Introduction
« Antioche et Alexandrie représentent deux paradigmes herméneutiques distincts. Antioche s’intéressait, par une approche littérale, au message explicite délivré par le texte, ainsi qu’à ses qualités spirituelles. Alexandrie tirait du texte son sens spirituel, en le replaçant dans l’ensemble du savoir théologique. »
Cette citation de Werner Jeanrond dans son Introduction à l’herméneutique théologique (1995) (1) résume bien la façon généralement admise de présenter l’histoire de l’herméneutique chrétienne à l’époque patristique. En effet, dès la fin du 2 e siècle, apparait à Alexandrie le premier courant d’herméneutique chrétienne que l’on pourrait qualifier « d’école » d’interprétation (2) . Cette école d’Alexandrie se caractérise par son interprétation allégorique du texte biblique. Un peu plus tard à Antioche, un autre courant d’interprétation, plus littérale dans son approche du texte biblique, vint faire contrepoids à la tradition herméneutique d’Alexandrie. Ainsi, dès les premiers siècles de l’Eglise, deux schémas herméneutiques s’affrontent, chacun d’eux représenté par une école différente avec une lecture différente. C’est, du moins, la façon traditionnelle de présenter les choses. Mais cette dichotomie a récemment été remise en question (3) .
Certes, ces deux approches peuvent sembler contradictoires. Elles illustrent les tensions qui existaient déjà dans l’Eglise des premiers siècles concernant la question de l’interprétation de la Bible. Mais peut-on vraiment placer ces deux paradigmes herméneutiques en opposition l’un avec l’autre, comme on le fait habituellement ? Ces deux schémas d’interprétation sont-ils contradictoires ? Leurs approches sont-elles si différentes ?

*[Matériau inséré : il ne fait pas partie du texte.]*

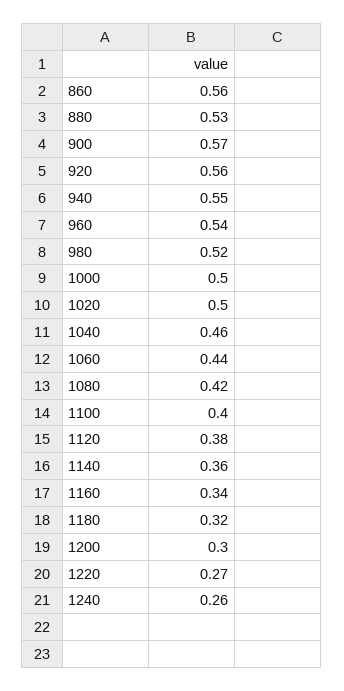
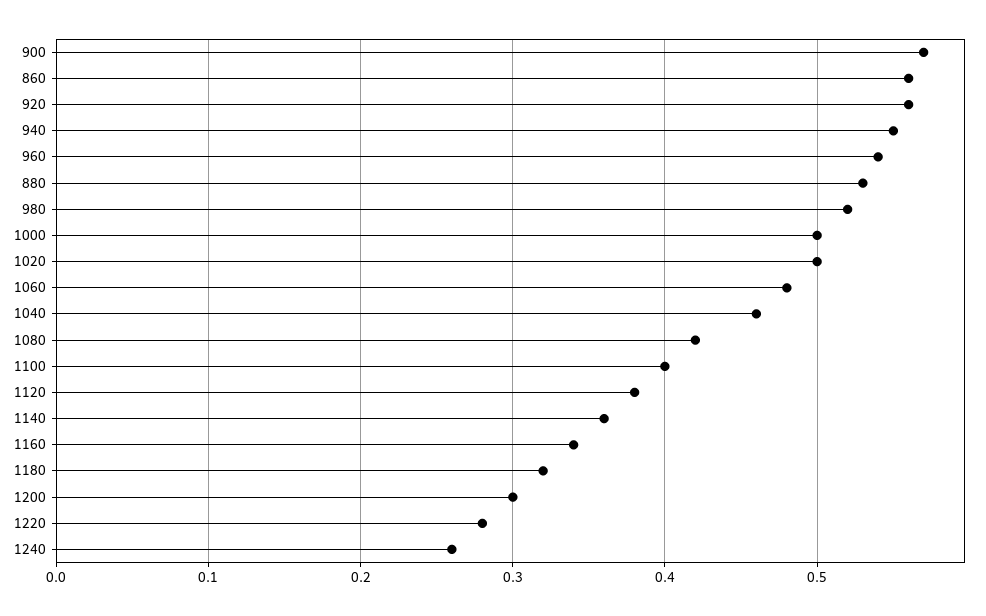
  {
    "860": 0.56,
    "880": 0.53,
    "900": 0.57,
    "920": 0.56,
    "940": 0.55,
    "960": 0.54,
    "980": 0.52,
    "1000": 0.5,
    "1020": 0.5,
    "1040": 0.46,
-   "1060": 0.44,
+   "1060": 0.48,
    "1080": 0.42,
    "1100": 0.4,
    "1120": 0.38,
    "1140": 0.36,
    "1160": 0.34,
    "1180": 0.32,
    "1200": 0.3,
-   "1220": 0.27,
+   "1220": 0.28,
    "1240": 0.26
  }

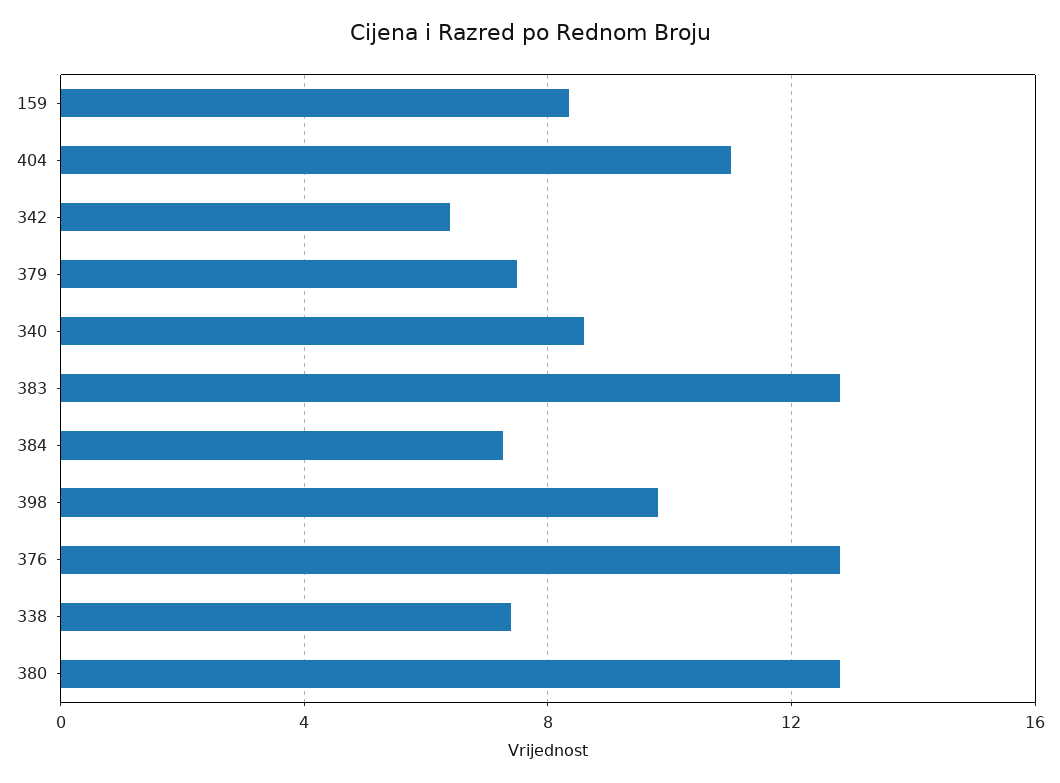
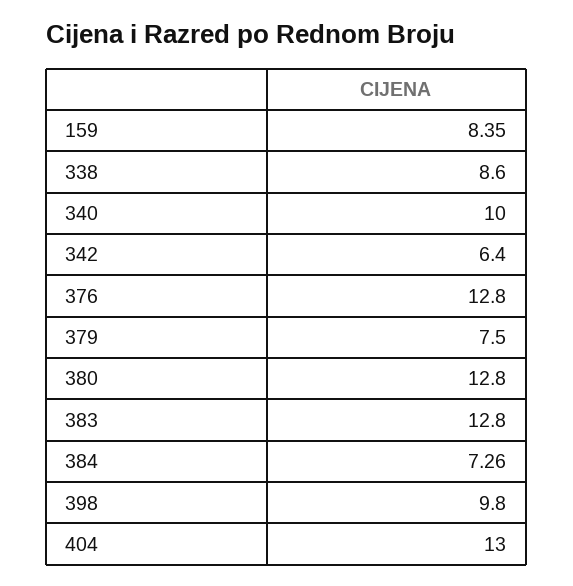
  {
    "159": 8.35,
-   "404": 11,
+   "404": 13,
    "342": 6.4,
    "379": 7.5,
-   "340": 8.5,
+   "340": 10,
    "383": 12.8,
    "384": 7.26,
    "398": 9.8,
    "376": 12.8,
-   "338": 7.5,
+   "338": 8.6,
    "380": 12.8
  }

Pour pouvoir donner quelques pistes de réflexion sur le sujet, il convient tout d’abord de replacer ces deux écoles dans le contexte de leur développement historique. Nous insisterons d’abord sur les différences qui opposent ces deux écoles, avant de voir comment les deux modèles convergent dans le temps. Pour chaque partie, un auteur représentatif sera rapidement évoqué. Bien entendu, dans l’espace restreint qui est le notre, nous ne ferons que dresser un portrait à grands traits, afin de donner un cadre de réflexion global qui ne prétendra pas être exhaustif. En dernier lieu, nous exposerons quelques-uns des arguments qui viennent remettre en question la présentation traditionnelle de ces deux écoles d’interprétation chrétiennes, cela dans le but d’appeler à un dépassement du schéma antagoniste qui opposerait radicalement Antioche et Alexandrie.